My "Mistress" for many, many years was Vodka, hence I chose vodka to grace the top of this post. It was my "drug of choice" throughout most of my drinking days though I loved beer and quite frankly any kind of booze really...I drank and love it all. The only  stuff I really couldn't stand was the "rock gut'...the super cheap...almost turpentine tasting booze. So I leaned toward the expensive stuff...


But I'm getting away from the topic...see how easy it is?!!


But this also hi-lights what I and others will refer to as the "disease aspect" of addiction. In 1956 The American Medical Association declared Alcoholism (and now Addiction) a Disease. Because it's that inability to control, the compulsion to USE/DRINK that makes up the most difficult aspect of trying to explain why addict/alcoholics continue to drink or use after they're hurting people, hurting themselves.  Because once alcohol is put in the body, it trigger's the disease and all control is lost. The very first time I took a drink...an innocent drink of beer...because I have the disease of alcoholism it let loose the components of the disease though they weren't really seen or noticed until later. 


Alcoholism/Addiction as a disease can still be controversial but Scientific AND Medical Communities totally agree that it is. That is NOT an excuse to continue to drink...it can be treated by TOTAL ABSTINENCE (no drinking, EVER) and the addict/alcoholic can then lead a fairly normal life.


If this is confusing, I suggest reading the link above WIKI...it does a good job of explaining it.
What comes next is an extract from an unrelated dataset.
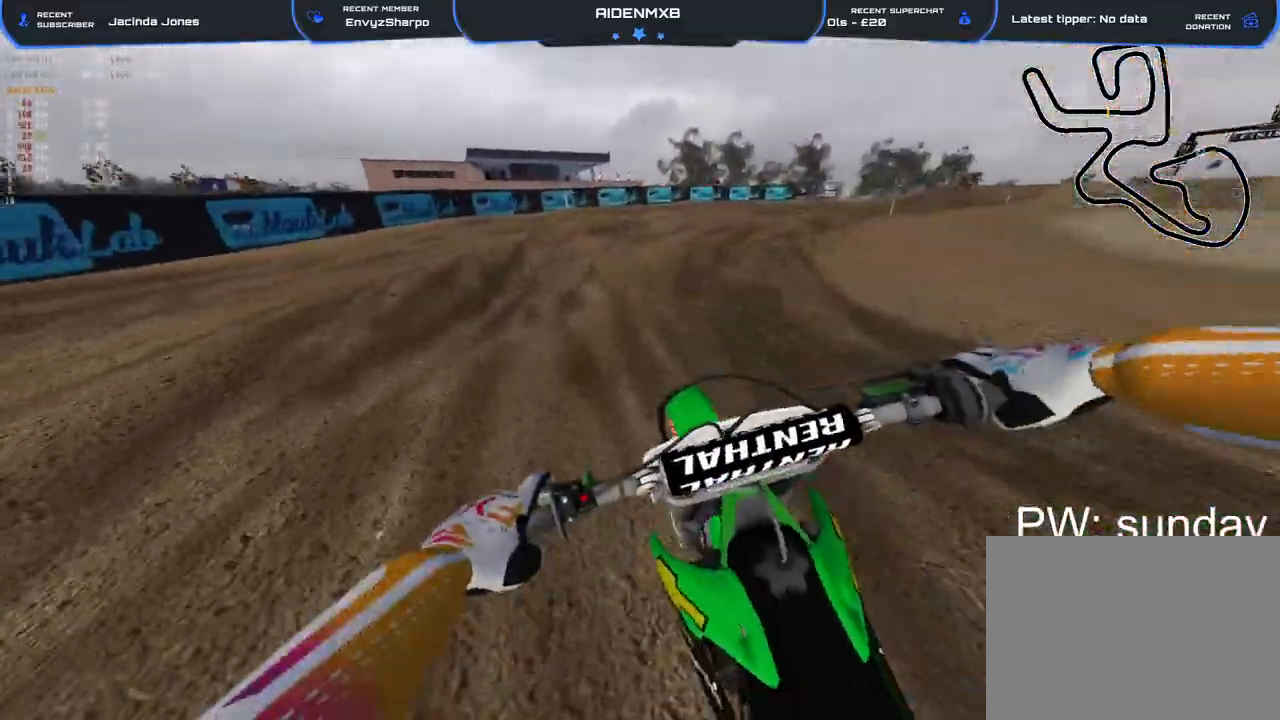
{"dt_ms": 500, "buttons": ["R1", "R2"], "left_stick": "right", "right_stick": "down-left", "events": [[17, "left_stick", "center"], [250, "left_stick", "right"]]}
All of that post came from reading one poem this morning on Spockgirl's blog...pretty freaking cool...eh?

1 comment:

  1. Something I wrote just yesterday nudged you to write all that? Pretty freaking cool... indeed. As I mentioned, I hesitated posting it, which I tend to do with most of the poems I have written, past or present. A lot of times it is for the simple fact that I don't know how it will be taken.